START SOURCE MATERIAL

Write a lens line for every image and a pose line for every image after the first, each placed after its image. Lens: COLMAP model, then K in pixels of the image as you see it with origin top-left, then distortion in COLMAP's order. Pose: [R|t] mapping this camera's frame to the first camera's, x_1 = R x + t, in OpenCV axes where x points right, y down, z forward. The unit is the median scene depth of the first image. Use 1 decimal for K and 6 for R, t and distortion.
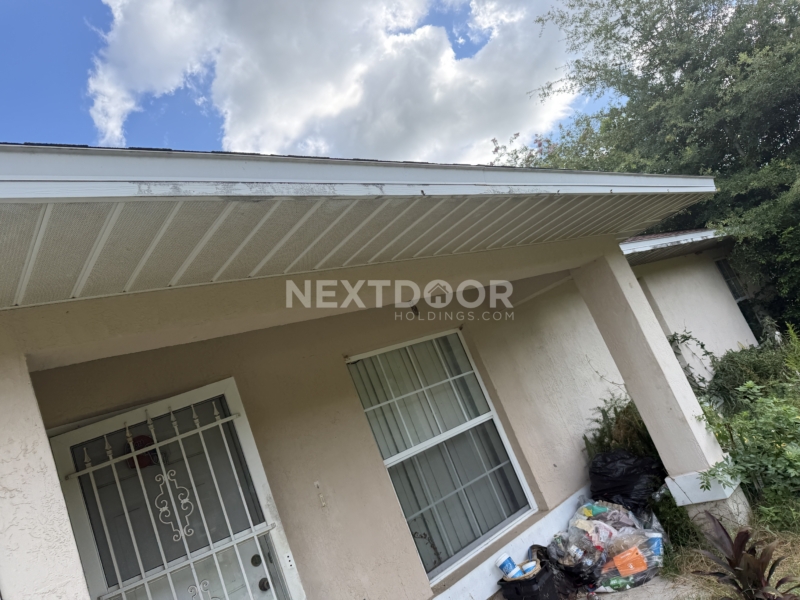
lens RADIAL K [[569.6, 0, 401.0], [0, 569.6, 298.9], [0, 0, 1]] dist [0.019139, -0.032639]
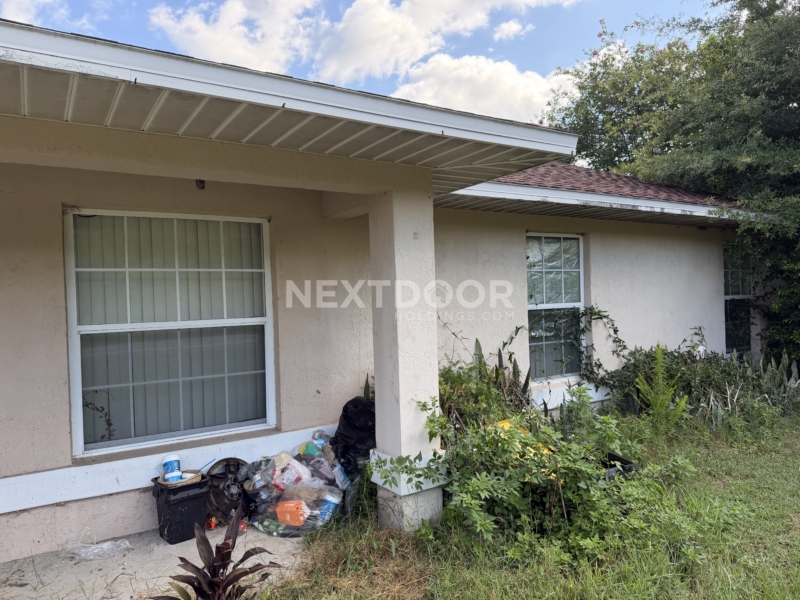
lens RADIAL K [[569.6, 0, 399.2], [0, 569.6, 300.7], [0, 0, 1]] dist [0.019139, -0.032639]
pose [[0.931680, 0.340658, -0.126194, 0.549686], [-0.298888, 0.916252, 0.266737, -0.160297], [0.206491, -0.210795, 0.955472, 0.202272]]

END SOURCE MATERIAL

● **TASK INSTRUCTIONS**: The whole listing above, word for word: repeat it with the pictures excluded.

● **RESULT FOR THIS EXERCISE**:
Write a lens line for every image and a pose line for every image after the first, each placed after its image. Lens: COLMAP model, then K in pixels of the image as you see it with origin top-left, then distortion in COLMAP's order. Pose: [R|t] mapping this camera's frame to the first camera's, x_1 = R x + t, in OpenCV axes where x points right, y down, z forward. The unit is the median scene depth of the first image. Use 1 decimal for K and 6 for R, t and distortion.
lens RADIAL K [[569.6, 0, 401.0], [0, 569.6, 298.9], [0, 0, 1]] dist [0.019139, -0.032639]
lens RADIAL K [[569.6, 0, 399.2], [0, 569.6, 300.7], [0, 0, 1]] dist [0.019139, -0.032639]
pose [[0.931680, 0.340658, -0.126194, 0.549686], [-0.298888, 0.916252, 0.266737, -0.160297], [0.206491, -0.210795, 0.955472, 0.202272]]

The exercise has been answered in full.